DATA SUPPLIED Block Start

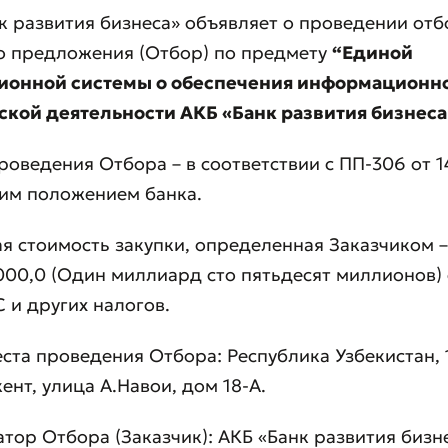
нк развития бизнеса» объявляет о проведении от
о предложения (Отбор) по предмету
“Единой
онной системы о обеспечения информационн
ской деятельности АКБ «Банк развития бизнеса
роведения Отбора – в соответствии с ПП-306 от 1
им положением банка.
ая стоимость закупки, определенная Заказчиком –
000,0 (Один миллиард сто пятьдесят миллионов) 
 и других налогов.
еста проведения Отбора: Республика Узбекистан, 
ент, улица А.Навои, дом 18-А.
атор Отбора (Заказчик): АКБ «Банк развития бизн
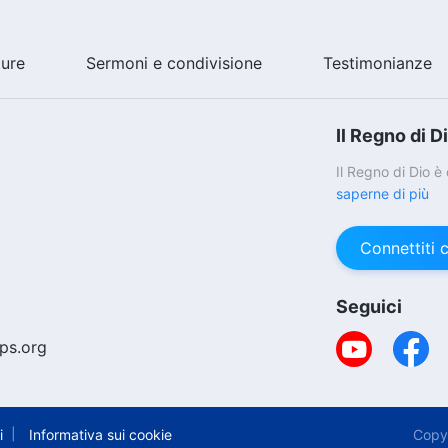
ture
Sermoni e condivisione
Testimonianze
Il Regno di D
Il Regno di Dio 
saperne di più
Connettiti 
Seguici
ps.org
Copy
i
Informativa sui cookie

DATA SUPPLIED Block End

## INSTRUCTIONS TO FOLLOW
Search the records above for the string "Отбора" and copy each line that holds it.

## ANSWER BELOW
роведения Отбора – в соответствии с ПП-306 от 1
еста проведения Отбора: Республика Узбекистан, 
атор Отбора (Заказчик): АКБ «Банк развития бизн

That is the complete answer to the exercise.